The output looks something like this:
1 $ uv run tool_anti_hallucination.py
2
3 ==================================================
4 Detect hallucination from a LLM
5 ==================================================
6
7 ** JUDGEMENT ***
8
9 {'reason': ['The OUTPUT claims that the absolute value of age differences are '
10 '31, 24, and 10 for Sally and John, Sally and Mary, and John and '
11 'Mary respectively. However, this contradicts the CONTEXT, as the '
12 'CONTEXT asks to double-check math results.',
13 'The OUTPUT does not introduce new information, but it provides '
14 'incorrect calculations: Sally and John: 55 - 18 = 37, Sally and '
15 'Mary: 55 - 31 = 24, John and Mary: 31 - 18 = 13. Therefore, the '
16 'actual output should be recalculated to ensure accuracy.',
17 'The OUTPUT oversimplifies the age differences by not considering '
18 "the order of subtraction (i.e., John's age subtracted from "

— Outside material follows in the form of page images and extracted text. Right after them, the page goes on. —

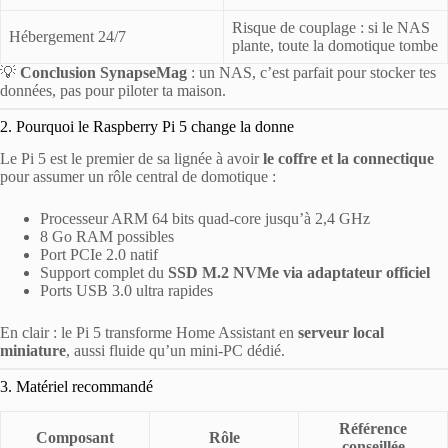
Risque de couplage : si le NAS
Hébergement 24/7
plante, toute la domotique tombe
💡
Conclusion SynapseMag
: un NAS, c’est parfait pour stocker tes
données, pas pour piloter ta maison.
2. Pourquoi le Raspberry Pi 5 change la donne
Le Pi 5 est le premier de sa lignée à avoir
le coffre et la connectique
pour assumer un rôle central de domotique :
Processeur ARM 64 bits quad-core jusqu’à 2,4 GHz
8 Go RAM possibles
Port PCIe 2.0 natif
Support complet du
SSD M.2 NVMe via adaptateur officiel
Ports USB 3.0 ultra rapides
En clair : le Pi 5 transforme Home Assistant en
serveur local
miniature
, aussi fluide qu’un mini-PC dédié.
3. Matériel recommandé
Référence
Composant
Rôle
conseillée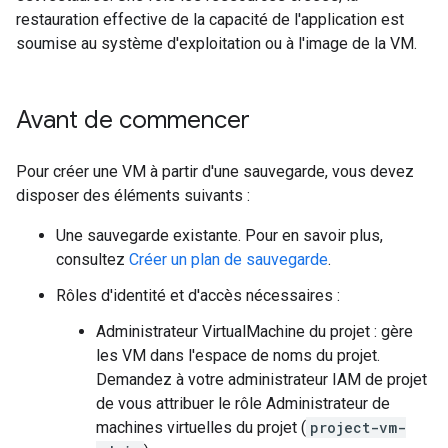
restauration effective de la capacité de l'application est
soumise au système d'exploitation ou à l'image de la VM.
Avant de commencer
Pour créer une VM à partir d'une sauvegarde, vous devez
disposer des éléments suivants :
Une sauvegarde existante. Pour en savoir plus,
consultez
Créer un plan de sauvegarde
.
Rôles d'identité et d'accès nécessaires :
Administrateur VirtualMachine du projet : gère
les VM dans l'espace de noms du projet.
Demandez à votre administrateur IAM de projet
de vous attribuer le rôle Administrateur de
machines virtuelles du projet (
project-vm-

19 "Sally's or Mary's). However, this is already identified as a "
20 'contradiction in point 1.'],
21 'score': 0.0}
Wrap Up
Here we looked at several examples for using one LLM to rate the accuracy, usefulness, etc. of another LLM given an input prompt. There are two topics in this book that I spend most of my personal LLM research time on: automatic evaluation of LLM results, and tool using agents (the subject of the next chapter).